CNJ Staff Photo: Liliana Castillo Clovis’ Harley Pena, 6, combs new hair that is finally growing back in after her last chemotherapy treatment. Pena is fighting a rare combination of two types of acute leukemia. She enjoys putting on make-up and brushing her hair.

Harley Pena of Clovis is a shy, 6-year-old girl who adores Hannah Montana. But these days her real-life hero is a fellow cancer patient, whose unselfish gift may just make this the best Christmas either of these two kids have ever known.

Sinjin Anrdukates, 14, of Copperas Cove, Texas, is giving Harley the Christmas Wish gift he was supposed to get from his hometown Optimist Club.

“If we didn’t do this, they wouldn’t have a good Christmas at all,” said Sinjin. “I want Harley to have the best Christmas ever. Because she’s been going through this hard thing for almost a year.”

Harley is fighting a rare form of leukemia. The unlikely pair met during Harley’s recent month-long stay in Fort Worth for cancer treatments.

Sinjin also suffers from cancer and the two quickly became fast friends, spending much of their time watching movies together.

Sinjin considers Harley the little sister he never had.

After a relapse in November, Harley’s family was not expecting much of a Christmas this year, according to her mother, Salina Hernandez.

“We had money set aside (for Christmas), we had to use that,” she said.

But when the Copperas Cove Optimist Club asked Sinjin for his Christmas wish, he gave it up for Harley and her family, according to Willie Goode of the Copperas Cove Optimists.

Goode said his club is now working with the Clovis and Roswell Sunrise Optimist clubs to provide the family with Christmas presents.

Sinjin says he already has what he wants for Christmas: His health.

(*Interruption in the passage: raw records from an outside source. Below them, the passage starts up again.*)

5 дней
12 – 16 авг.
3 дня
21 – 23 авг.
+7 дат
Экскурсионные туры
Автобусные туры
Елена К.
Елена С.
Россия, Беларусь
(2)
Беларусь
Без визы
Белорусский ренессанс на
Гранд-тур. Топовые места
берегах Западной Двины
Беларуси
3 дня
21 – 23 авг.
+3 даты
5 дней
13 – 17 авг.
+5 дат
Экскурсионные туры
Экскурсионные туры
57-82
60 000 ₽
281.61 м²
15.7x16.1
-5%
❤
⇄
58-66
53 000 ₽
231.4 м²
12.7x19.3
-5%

He is in remission from lymphoma after a bone-marrow transplant seven months ago.

Befriending and bonding with younger children is typical of Sinjin, said his mother, Lorna Mahaan. But he’s particularly fond of Harley, she said.

“If anything happens to Harley, Sinjin will be devastated, just devastated,” she said. “He’s been surrounded by a lot of death in this last year ... probably 13 (or) 14 (children) have already passed away that he knew.”

Hernandez said Harley has been accepted to the Texas Children’s Hospital in Houston where she will go through experimental treatment for her disease.

For now, Hernandez said her family is just thankful for Sinjin’s gift.

“We’re grateful he gave up (his wish) to let her have whatever she wanted,” she said. “He thinks about everyone else before himself.”